## Try it
Rewrite the lines in the records from the line with "10: (1163, 192)" through the end, putting "(1233, 351)" in place of "(1233, 315)" and keeping everything else the same. Leave the pictures out of your answer.

------------------------------------------------------------------------

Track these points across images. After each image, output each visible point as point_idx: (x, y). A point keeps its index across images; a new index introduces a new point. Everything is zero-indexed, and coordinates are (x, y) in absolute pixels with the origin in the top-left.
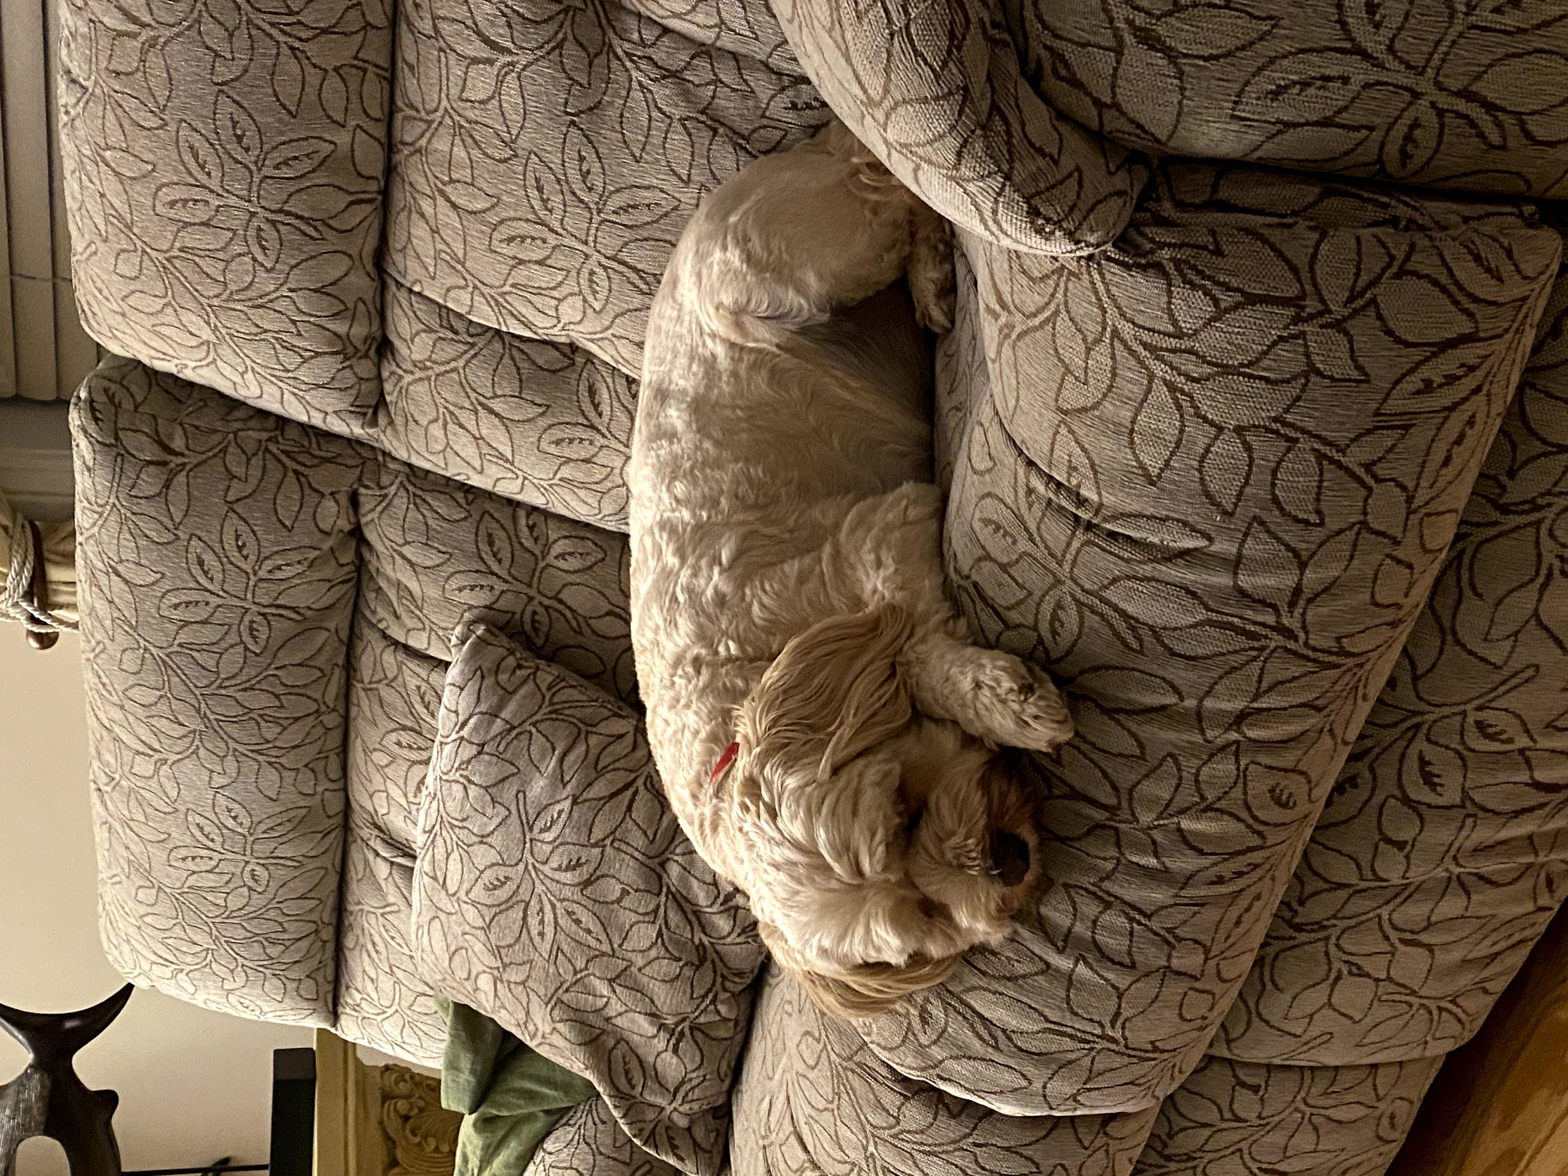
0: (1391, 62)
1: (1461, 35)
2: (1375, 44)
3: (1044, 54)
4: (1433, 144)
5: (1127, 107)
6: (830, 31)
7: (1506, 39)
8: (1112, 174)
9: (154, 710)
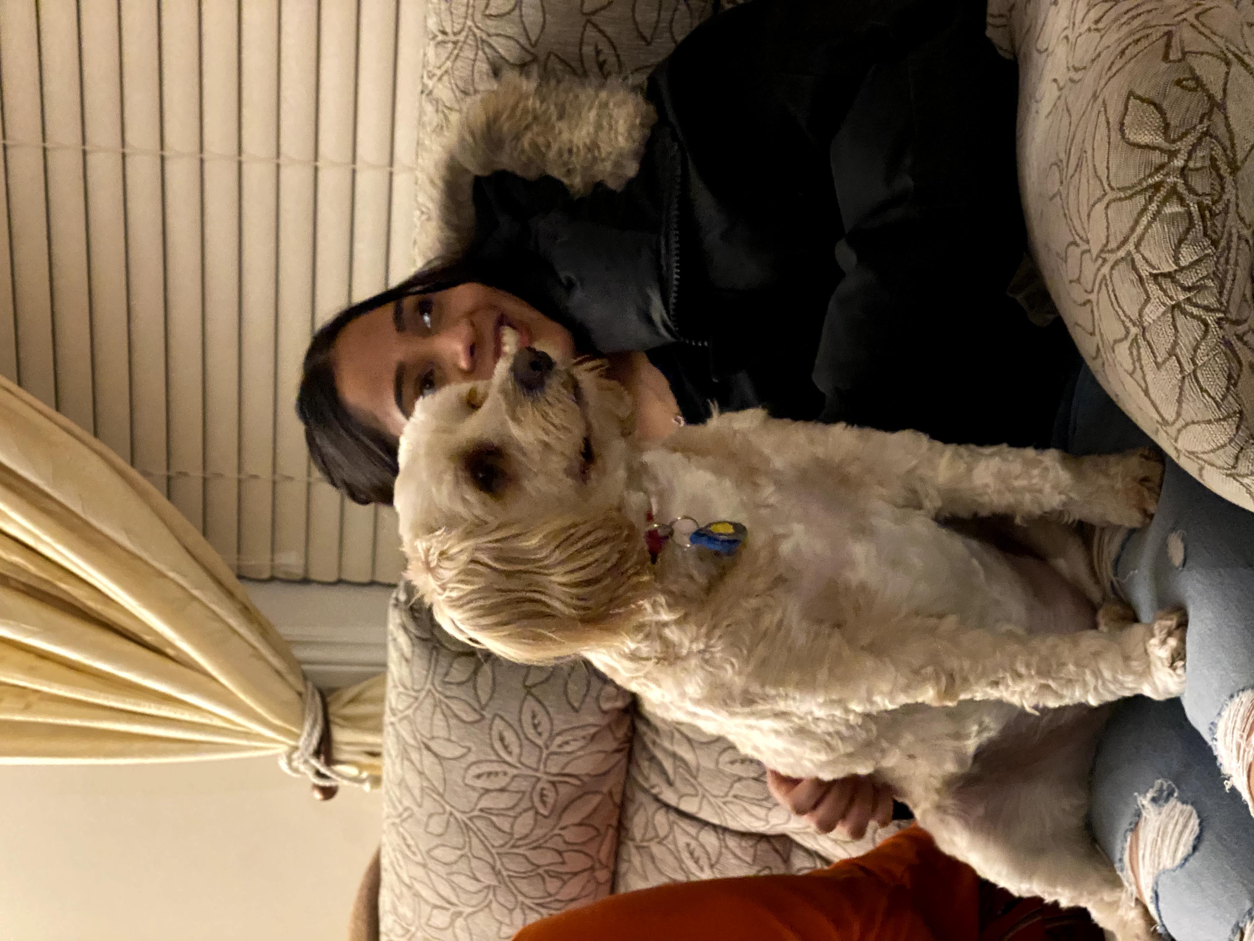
9: (455, 868)
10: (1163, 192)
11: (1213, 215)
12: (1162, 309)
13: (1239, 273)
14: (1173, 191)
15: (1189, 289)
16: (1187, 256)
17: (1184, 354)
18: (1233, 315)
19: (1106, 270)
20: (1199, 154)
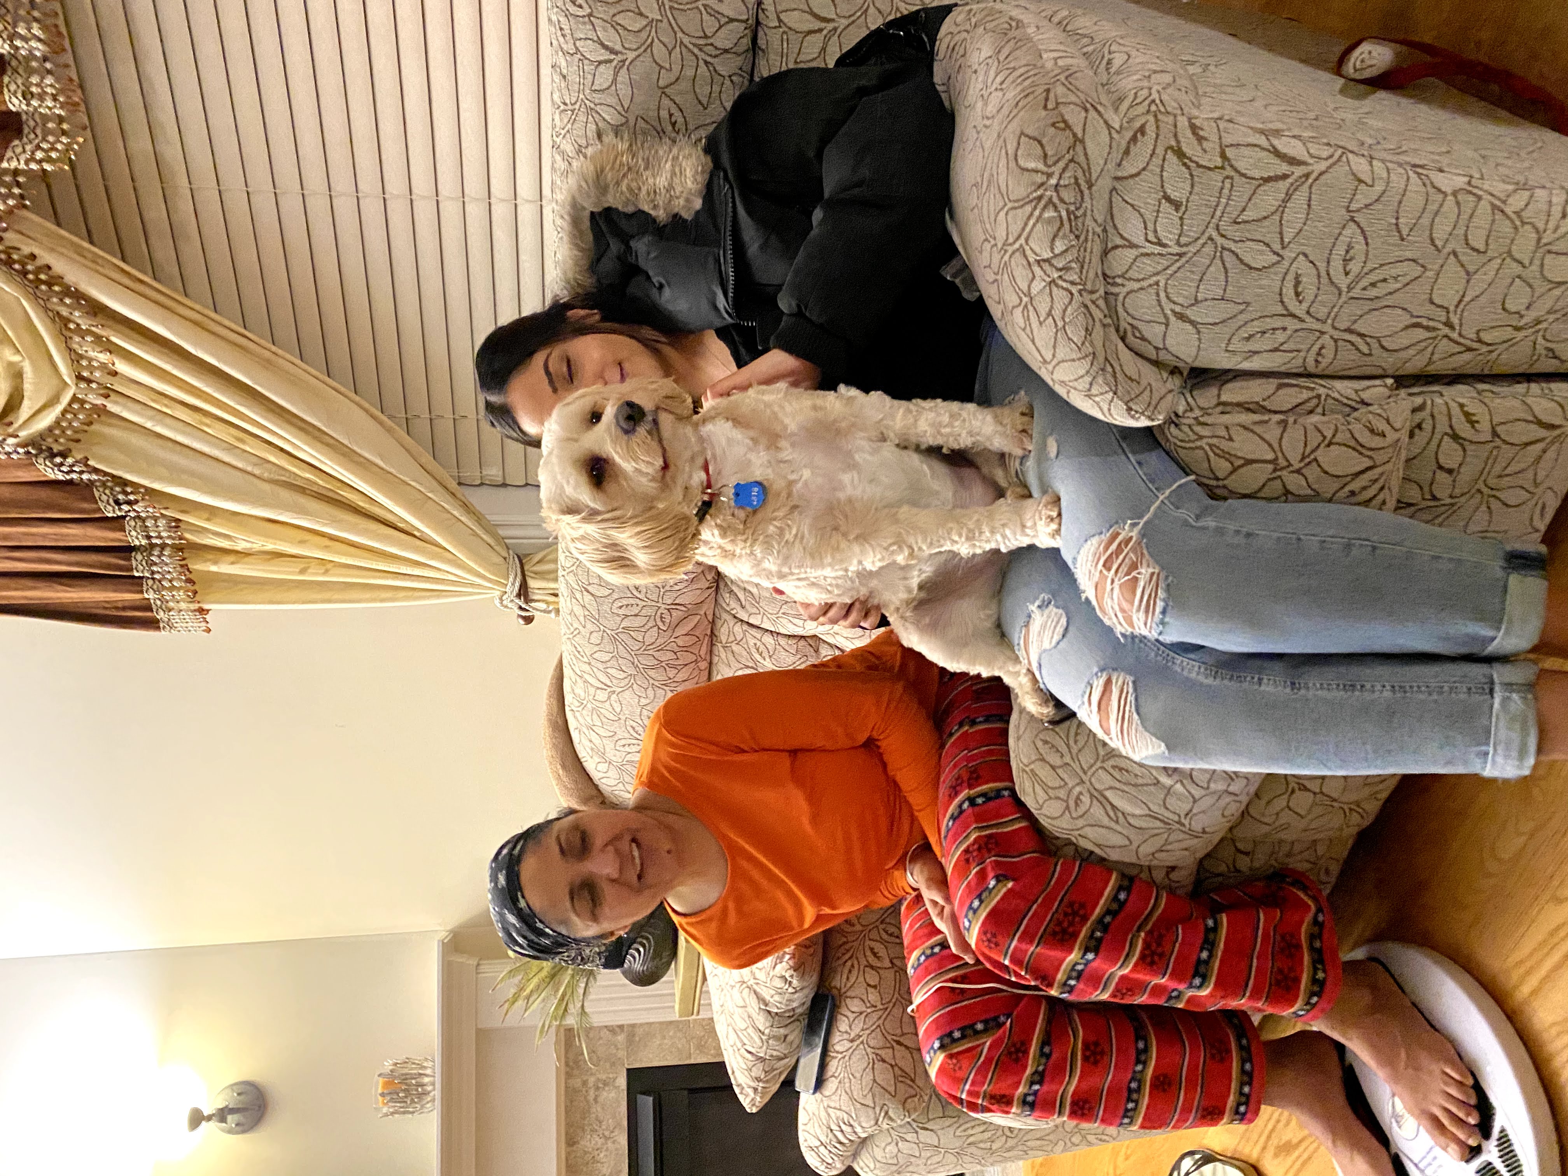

------------------------------------------------------------------------

## Task answer
10: (1163, 192)
11: (1213, 215)
12: (1162, 309)
13: (1239, 273)
14: (1173, 191)
15: (1189, 289)
16: (1187, 256)
17: (1184, 354)
18: (1233, 351)
19: (1106, 270)
20: (1199, 154)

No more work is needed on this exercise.